Task objective:
Exclude all pictures, then write out exactly the lines below from the first one through the line with "G04 Gerber Fmt".

Electronics source listings:
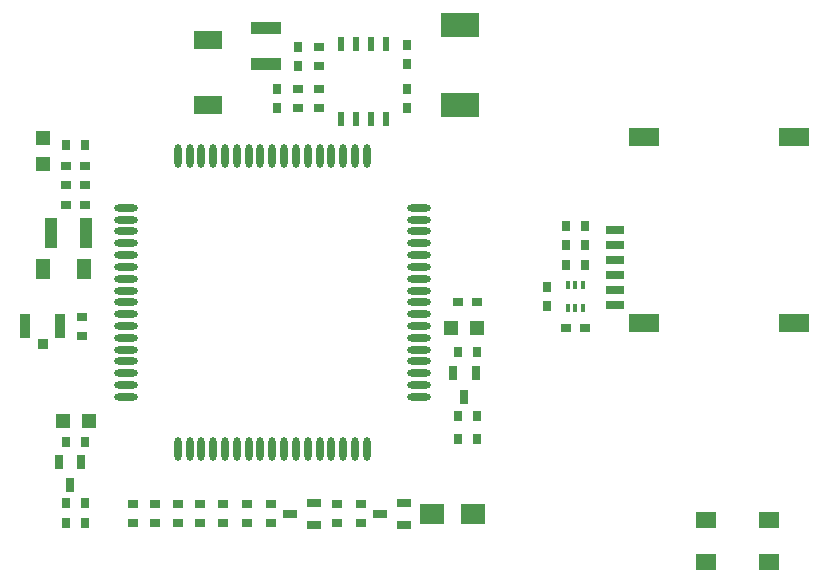
<source format=gtp>
G04 #@! TF.GenerationSoftware,KiCad,Pcbnew,no-vcs-found-7688~57~ubuntu16.04.1*
G04 #@! TF.CreationDate,2017-03-02T14:26:04+07:00*
G04 #@! TF.ProjectId,cellular,63656C6C756C61722E6B696361645F70,rev?*
G04 #@! TF.FileFunction,Paste,Top*
G04 #@! TF.FilePolarity,Positive*
%FSLAX46Y46*%
G04 Gerber Fmt 4.6, Leading zero omitted, Abs format (unit mm)*
G04 Created by KiCad (PCBNEW no-vcs-found-7688~57~ubuntu16.04.1) date Thu Mar  2 14:26:04 2017*
%MOMM*%
%LPD*%
G01*
G04 APERTURE LIST*
%ADD10C,0.100000*%
%ADD11R,0.800100X1.200000*%
%ADD12R,0.950000X2.100000*%
%ADD13R,0.900000X0.950000*%
%ADD14R,2.500000X1.000000*%
%ADD15R,0.750000X0.900000*%
%ADD16R,0.900000X0.750000*%
%ADD17R,1.000000X2.500000*%
%ADD18R,3.197860X1.998980*%
%ADD19R,1.200000X1.200000*%
%ADD20R,2.400000X1.500000*%
%ADD21R,1.200000X0.800100*%
%ADD22R,0.900000X0.800000*%
%ADD23R,0.800000X0.900000*%
%ADD24R,0.508000X1.143000*%
%ADD25R,0.400000X0.650000*%
%ADD26R,2.100580X1.699260*%
%ADD27R,1.300000X1.700000*%
%ADD28O,0.600000X2.000000*%
%ADD29O,2.000000X0.600000*%
%ADD30R,2.600000X1.550000*%
%ADD31R,1.500000X0.750000*%
%ADD32R,1.700000X1.350000*%
G04 APERTURE END LIST*
D10*
D11*
X103886000Y-136636000D03*
X102936000Y-134636000D03*
X104836000Y-134636000D03*
D12*
X100125000Y-123190000D03*
X103075000Y-123190000D03*
D13*
X101600000Y-124715000D03*
D14*
X120523000Y-97941000D03*
X120523000Y-100941000D03*
D15*
X132461000Y-104685999D03*
X132461000Y-103086001D03*
X121412000Y-103086001D03*
X121412000Y-104685999D03*
X132461000Y-101002999D03*
X132461000Y-99403001D03*
X123190000Y-99530001D03*
X123190000Y-101129999D03*
X144272000Y-121449999D03*
X144272000Y-119850001D03*
D16*
X147484999Y-123317000D03*
X145885001Y-123317000D03*
D17*
X102259000Y-115316000D03*
X105259000Y-115316000D03*
D16*
X105193999Y-112903000D03*
X103594001Y-112903000D03*
X103594001Y-111252000D03*
X105193999Y-111252000D03*
X103594001Y-109601000D03*
X105193999Y-109601000D03*
D18*
X136906000Y-104490520D03*
X136906000Y-97693480D03*
D19*
X101600000Y-107231000D03*
X101600000Y-109431000D03*
X103294000Y-131191000D03*
X105494000Y-131191000D03*
D20*
X115570000Y-104477000D03*
X115570000Y-98977000D03*
D21*
X124571000Y-140015000D03*
X124571000Y-138115000D03*
X122571000Y-139065000D03*
D22*
X123190000Y-104685999D03*
X123190000Y-103086001D03*
X124968000Y-101129999D03*
X124968000Y-99530001D03*
X124968000Y-104685999D03*
X124968000Y-103086001D03*
D23*
X105193999Y-107823000D03*
X103594001Y-107823000D03*
X145885001Y-117983000D03*
X147484999Y-117983000D03*
X147484999Y-114681000D03*
X145885001Y-114681000D03*
X145885001Y-116332000D03*
X147484999Y-116332000D03*
D22*
X118872000Y-138265001D03*
X118872000Y-139864999D03*
D23*
X103594001Y-138176000D03*
X105193999Y-138176000D03*
D22*
X104902000Y-122390001D03*
X104902000Y-123989999D03*
X120904000Y-138265001D03*
X120904000Y-139864999D03*
D23*
X105193999Y-139827000D03*
X103594001Y-139827000D03*
X103594001Y-132969000D03*
X105193999Y-132969000D03*
D24*
X130683000Y-99314000D03*
X129413000Y-99314000D03*
X128143000Y-99314000D03*
X126873000Y-99314000D03*
X126873000Y-105664000D03*
X128143000Y-105664000D03*
X129413000Y-105664000D03*
X130683000Y-105664000D03*
D25*
X146035000Y-121600000D03*
X147335000Y-121600000D03*
X146685000Y-119700000D03*
X146685000Y-121600000D03*
X147335000Y-119700000D03*
X146035000Y-119700000D03*
D16*
X138340999Y-121158000D03*
X136741001Y-121158000D03*
D26*
X138000740Y-139065000D03*
X134541260Y-139065000D03*
D19*
X138387000Y-123317000D03*
X136187000Y-123317000D03*
D21*
X132191000Y-140015000D03*
X132191000Y-138115000D03*
X130191000Y-139065000D03*
D11*
X138237000Y-127143000D03*
X136337000Y-127143000D03*
X137287000Y-129143000D03*
D22*
X111125000Y-139864999D03*
X111125000Y-138265001D03*
X109220000Y-138265001D03*
X109220000Y-139864999D03*
X116840000Y-138265001D03*
X116840000Y-139864999D03*
X114935000Y-138265001D03*
X114935000Y-139864999D03*
X113030000Y-139864999D03*
X113030000Y-138265001D03*
X126492000Y-139864999D03*
X126492000Y-138265001D03*
X128524000Y-139864999D03*
X128524000Y-138265001D03*
D23*
X138340999Y-132715000D03*
X136741001Y-132715000D03*
X136741001Y-130810000D03*
X138340999Y-130810000D03*
X138340999Y-125349000D03*
X136741001Y-125349000D03*
D27*
X101628000Y-118364000D03*
X105128000Y-118364000D03*
D28*
X113031000Y-133558000D03*
X114031000Y-133558000D03*
X115031000Y-133558000D03*
X116031000Y-133558000D03*
X117031000Y-133558000D03*
X118031000Y-133558000D03*
X119031000Y-133558000D03*
X120031000Y-133558000D03*
X121031000Y-133558000D03*
X122031000Y-133558000D03*
X123031000Y-133558000D03*
X124031000Y-133558000D03*
X125031000Y-133558000D03*
X126031000Y-133558000D03*
X127031000Y-133558000D03*
X128031000Y-133558000D03*
X129031000Y-133558000D03*
D29*
X133431000Y-129158000D03*
X133431000Y-128158000D03*
X133431000Y-127158000D03*
X133431000Y-126158000D03*
X133431000Y-125158000D03*
X133431000Y-124158000D03*
X133431000Y-123158000D03*
X133431000Y-122158000D03*
X133431000Y-121158000D03*
X133431000Y-120158000D03*
X133431000Y-119158000D03*
X133431000Y-118158000D03*
X133431000Y-117158000D03*
X133431000Y-116158000D03*
X133431000Y-115158000D03*
X133431000Y-114158000D03*
X133431000Y-113158000D03*
D28*
X129031000Y-108758000D03*
X128031000Y-108758000D03*
X127031000Y-108758000D03*
X126031000Y-108758000D03*
X125031000Y-108758000D03*
X124031000Y-108758000D03*
X123031000Y-108758000D03*
X122031000Y-108758000D03*
X121031000Y-108758000D03*
X120031000Y-108758000D03*
X119031000Y-108758000D03*
X118031000Y-108758000D03*
X117031000Y-108758000D03*
X116031000Y-108758000D03*
X115031000Y-108758000D03*
X114031000Y-108758000D03*
X113031000Y-108758000D03*
D29*
X108631000Y-113158000D03*
X108631000Y-114158000D03*
X108631000Y-115158000D03*
X108631000Y-116158000D03*
X108631000Y-117158000D03*
X108631000Y-118158000D03*
X108631000Y-119158000D03*
X108631000Y-120158000D03*
X108631000Y-121158000D03*
X108631000Y-122158000D03*
X108631000Y-123158000D03*
X108631000Y-124158000D03*
X108631000Y-125158000D03*
X108631000Y-126158000D03*
X108631000Y-127158000D03*
X108631000Y-128158000D03*
X108631000Y-129158000D03*
D30*
X165207000Y-122936000D03*
X165207000Y-107136000D03*
X152527000Y-107136000D03*
X152527000Y-122936000D03*
D31*
X150077000Y-121376000D03*
X150077000Y-120106000D03*
X150077000Y-118836000D03*
X150077000Y-117566000D03*
X150077000Y-116296000D03*
X150077000Y-115026000D03*
D32*
X163068000Y-143151000D03*
X163068000Y-139551000D03*
X157734000Y-139551000D03*
X157734000Y-143151000D03*
M02*

</source>
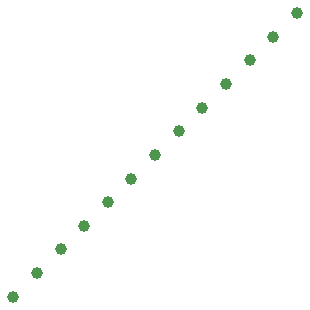
<source format=gbr>
G04 Examples for testing time performance of Gerber parsers*
%FSLAX26Y26*%
%MOMM*%
%ADD10C,1*%
%LPD*%
D10*
X0Y0D03*
X2000000Y2000000D03*
X4000000Y4000000D03*
X6000000Y6000000D03*
X8000000Y8000000D03*
X10000000Y10000000D03*
X12000000Y12000000D03*
X14000000Y14000000D03*
X16000000Y16000000D03*
X18000000Y18000000D03*
X20000000Y20000000D03*
X22000000Y22000000D03*
X24000000Y24000000D03*
M02*

</source>
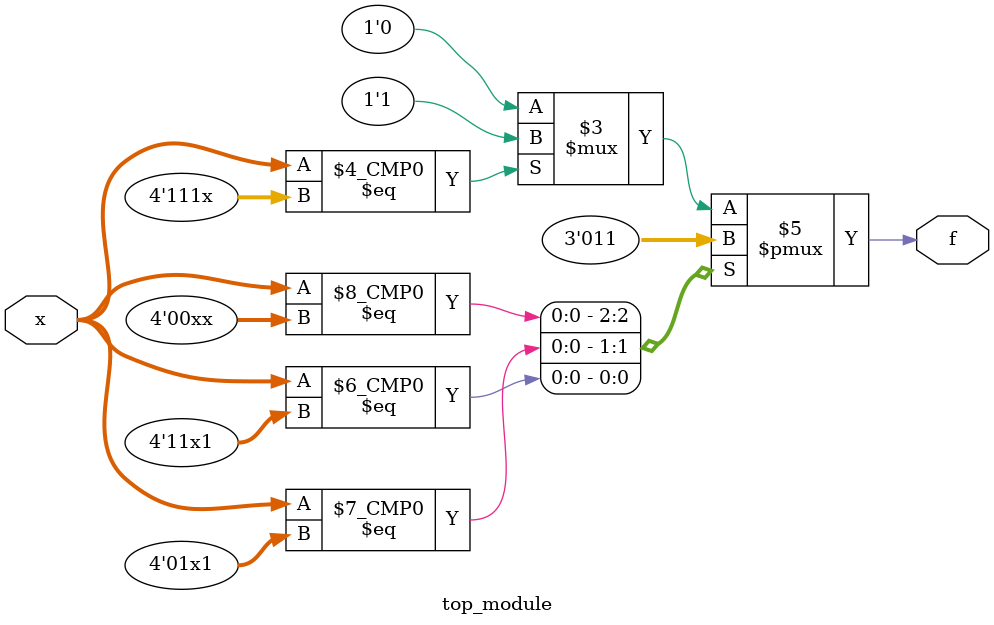
<source format=sv>
module top_module (
    input [4:1] x,
    output logic f
);

always_comb begin
    case (x)
        4'b00xx: f = 0;
        4'b01x1: f = 1;
        4'b11x1: f = 1;
        4'b111x: f = 1;
        default: f = 0;
    endcase
end

endmodule

</source>
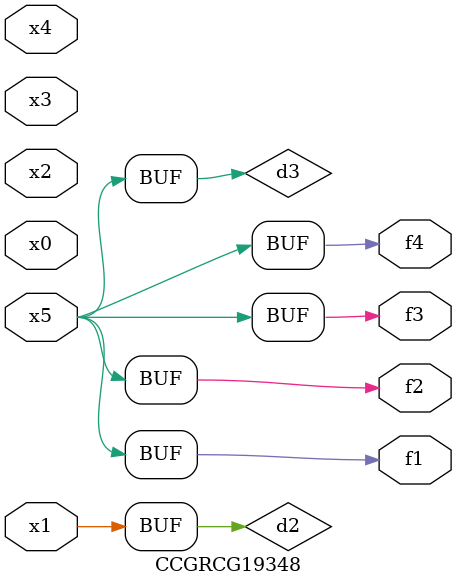
<source format=v>
module CCGRCG19348(
	input x0, x1, x2, x3, x4, x5,
	output f1, f2, f3, f4
);

	wire d1, d2, d3;

	not (d1, x5);
	or (d2, x1);
	xnor (d3, d1);
	assign f1 = d3;
	assign f2 = d3;
	assign f3 = d3;
	assign f4 = d3;
endmodule

</source>
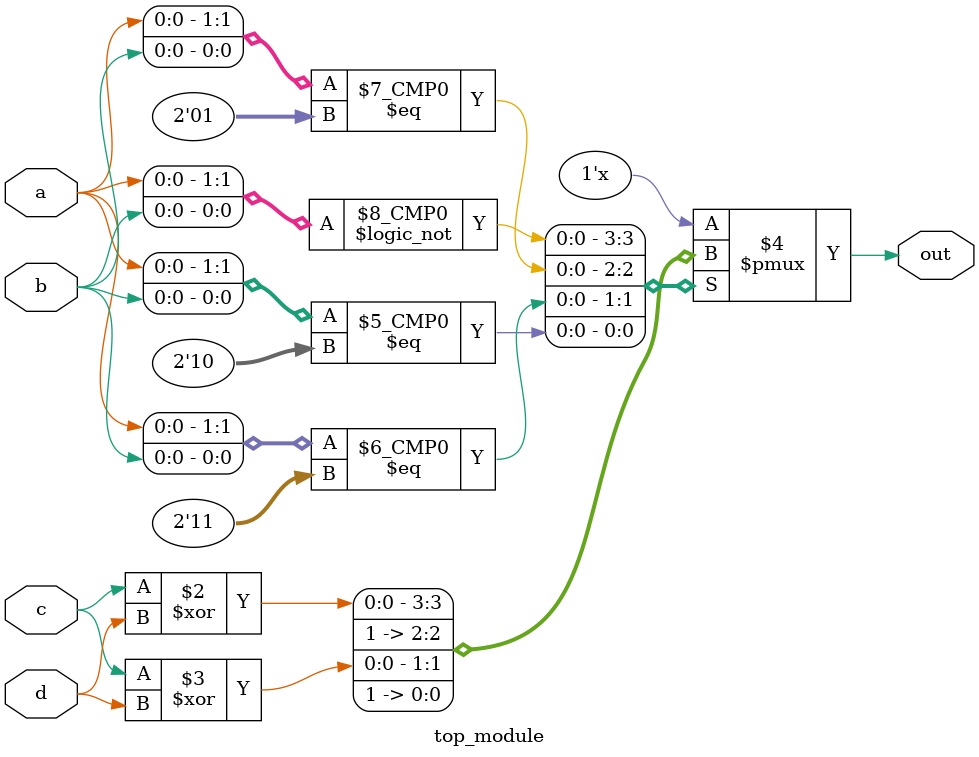
<source format=sv>
module top_module (
    input a,
    input b,
    input c,
    input d,
    output reg out
);

always @(*) begin
    case ({a, b})
        2'b00: out = (c ^ d);
        2'b01: out = 1'b1;
        2'b11: out = (c ^ d);
        2'b10: out = 1'b1;
    endcase
end

endmodule

</source>
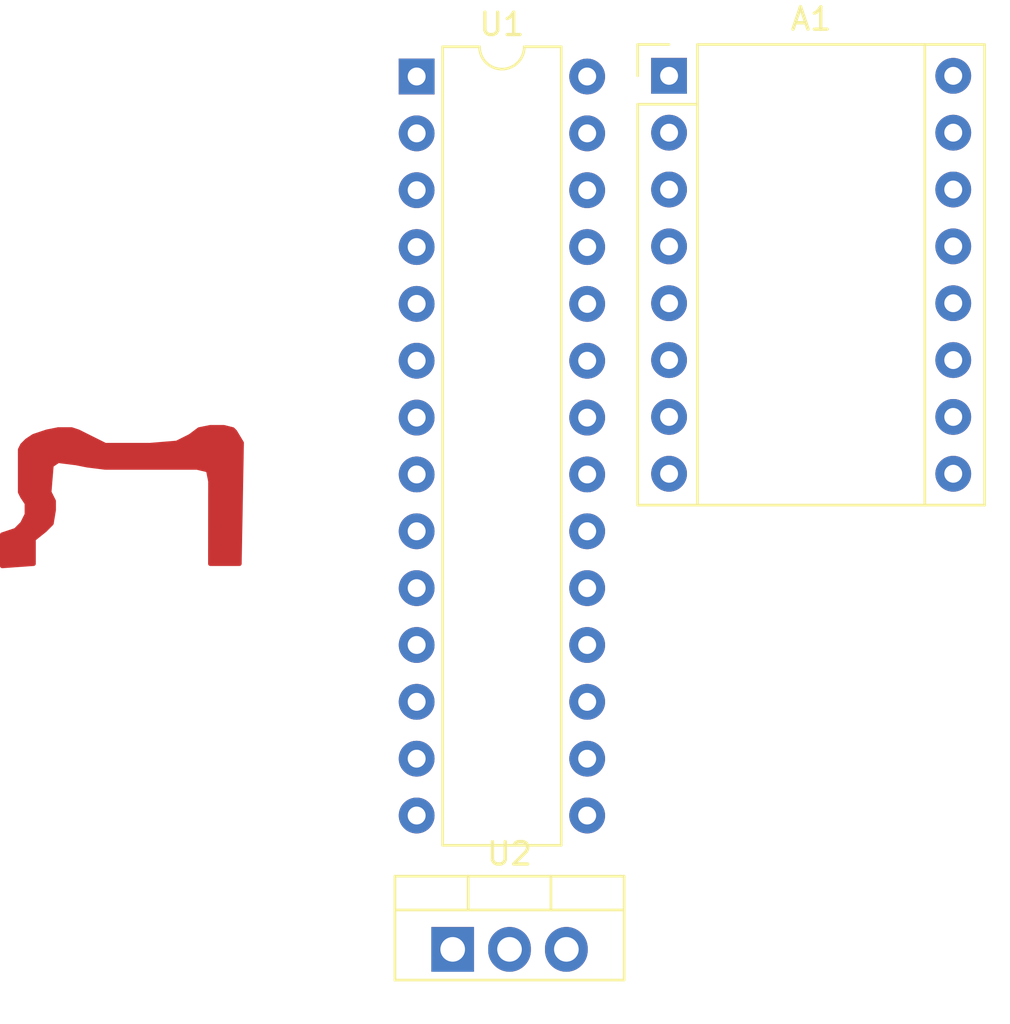
<source format=kicad_pcb>
(kicad_pcb (version 20211014) (generator pcbnew)

  (general
    (thickness 1.6)
  )

  (paper "A4")
  (layers
    (0 "F.Cu" signal)
    (31 "B.Cu" signal)
    (32 "B.Adhes" user "B.Adhesive")
    (33 "F.Adhes" user "F.Adhesive")
    (34 "B.Paste" user)
    (35 "F.Paste" user)
    (36 "B.SilkS" user "B.Silkscreen")
    (37 "F.SilkS" user "F.Silkscreen")
    (38 "B.Mask" user)
    (39 "F.Mask" user)
    (40 "Dwgs.User" user "User.Drawings")
    (41 "Cmts.User" user "User.Comments")
    (42 "Eco1.User" user "User.Eco1")
    (43 "Eco2.User" user "User.Eco2")
    (44 "Edge.Cuts" user)
    (45 "Margin" user)
    (46 "B.CrtYd" user "B.Courtyard")
    (47 "F.CrtYd" user "F.Courtyard")
    (48 "B.Fab" user)
    (49 "F.Fab" user)
    (50 "User.1" user)
    (51 "User.2" user)
    (52 "User.3" user)
    (53 "User.4" user)
    (54 "User.5" user)
    (55 "User.6" user)
    (56 "User.7" user)
    (57 "User.8" user)
    (58 "User.9" user)
  )

  (setup
    (pad_to_mask_clearance 0)
    (pcbplotparams
      (layerselection 0x00010fc_ffffffff)
      (disableapertmacros false)
      (usegerberextensions false)
      (usegerberattributes true)
      (usegerberadvancedattributes true)
      (creategerberjobfile true)
      (svguseinch false)
      (svgprecision 6)
      (excludeedgelayer true)
      (plotframeref false)
      (viasonmask false)
      (mode 1)
      (useauxorigin false)
      (hpglpennumber 1)
      (hpglpenspeed 20)
      (hpglpendiameter 15.000000)
      (dxfpolygonmode true)
      (dxfimperialunits true)
      (dxfusepcbnewfont true)
      (psnegative false)
      (psa4output false)
      (plotreference true)
      (plotvalue true)
      (plotinvisibletext false)
      (sketchpadsonfab false)
      (subtractmaskfromsilk false)
      (outputformat 1)
      (mirror false)
      (drillshape 1)
      (scaleselection 1)
      (outputdirectory "")
    )
  )

  (net 0 "")
  (net 1 "GND")
  (net 2 "+5V")
  (net 3 "Net-(A1-Pad3)")
  (net 4 "Net-(A1-Pad4)")
  (net 5 "Net-(A1-Pad5)")
  (net 6 "Net-(A1-Pad6)")
  (net 7 "Net-(A1-Pad8)")
  (net 8 "unconnected-(A1-Pad9)")
  (net 9 "unconnected-(A1-Pad10)")
  (net 10 "unconnected-(A1-Pad11)")
  (net 11 "unconnected-(A1-Pad12)")
  (net 12 "Net-(A1-Pad13)")
  (net 13 "STEP")
  (net 14 "DIR")
  (net 15 "RESET")
  (net 16 "unconnected-(U1-Pad2)")
  (net 17 "unconnected-(U1-Pad3)")
  (net 18 "BUSY")
  (net 19 "RED")
  (net 20 "unconnected-(U1-Pad6)")
  (net 21 "Net-(C5-Pad1)")
  (net 22 "Net-(C6-Pad1)")
  (net 23 "GREEN")
  (net 24 "BLUE")
  (net 25 "unconnected-(U1-Pad13)")
  (net 26 "unconnected-(U1-Pad16)")
  (net 27 "MOSI")
  (net 28 "MISO")
  (net 29 "SCK")
  (net 30 "unconnected-(U1-Pad21)")
  (net 31 "OPEN")
  (net 32 "TOP")
  (net 33 "BOTTOM")
  (net 34 "SAMPLE")
  (net 35 "RX")
  (net 36 "TX")

  (footprint "Package_TO_SOT_THT:TO-220-3_Vertical" (layer "F.Cu") (at 84.13 107.23))

  (footprint "Module:Pololu_Breakout-16_15.2x20.3mm" (layer "F.Cu") (at 93.8 68.2))

  (footprint "Package_DIP:DIP-28_W7.62mm" (layer "F.Cu") (at 82.52 68.23))

  (gr_poly
    (pts
      (xy 74.4 84.1)
      (xy 74.7 84.6)
      (xy 74.6 90)
      (xy 73.3 90)
      (xy 73.303846 86.319232)
      (xy 73.203846 85.819232)
      (xy 72.7 85.7)
      (xy 68.6 85.7)
      (xy 67.8 85.6)
      (xy 67.3 85.5)
      (xy 66.5 85.4)
      (xy 66.2 85.6)
      (xy 66.1 86.8)
      (xy 66.3 87.2)
      (xy 66.3 87.6)
      (xy 66.2 88.2)
      (xy 65.9 88.5)
      (xy 65.4 88.9)
      (xy 65.4 90)
      (xy 64 90.1)
      (xy 64 88.7)
      (xy 64.6 88.5)
      (xy 64.9 88.2)
      (xy 65.1 87.8)
      (xy 65.1 87.3)
      (xy 64.9 87)
      (xy 64.8 86.8)
      (xy 64.8 84.9)
      (xy 64.9 84.7)
      (xy 65.1 84.5)
      (xy 65.4 84.3)
      (xy 66 84.1)
      (xy 66.5 84)
      (xy 67.1 84)
      (xy 67.4 84.1)
      (xy 68.6 84.7)
      (xy 70.6 84.7)
      (xy 71.8 84.6)
      (xy 72.4 84.3)
      (xy 72.8 84)
      (xy 73.3 83.9)
      (xy 73.9 83.9)
      (xy 74.3 84)
    ) (layer "F.Cu") (width 0.2) (fill solid) (tstamp 3529b725-c18e-49a5-818d-a190adafb43c))

)

</source>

Response below:
<source format=gtp>
G04 #@! TF.GenerationSoftware,KiCad,Pcbnew,no-vcs-found-7688~57~ubuntu16.04.1*
G04 #@! TF.CreationDate,2017-03-02T14:26:04+07:00*
G04 #@! TF.ProjectId,cellular,63656C6C756C61722E6B696361645F70,rev?*
G04 #@! TF.FileFunction,Paste,Top*
G04 #@! TF.FilePolarity,Positive*
%FSLAX46Y46*%
G04 Gerber Fmt 4.6, Leading zero omitted, Abs format (unit mm)*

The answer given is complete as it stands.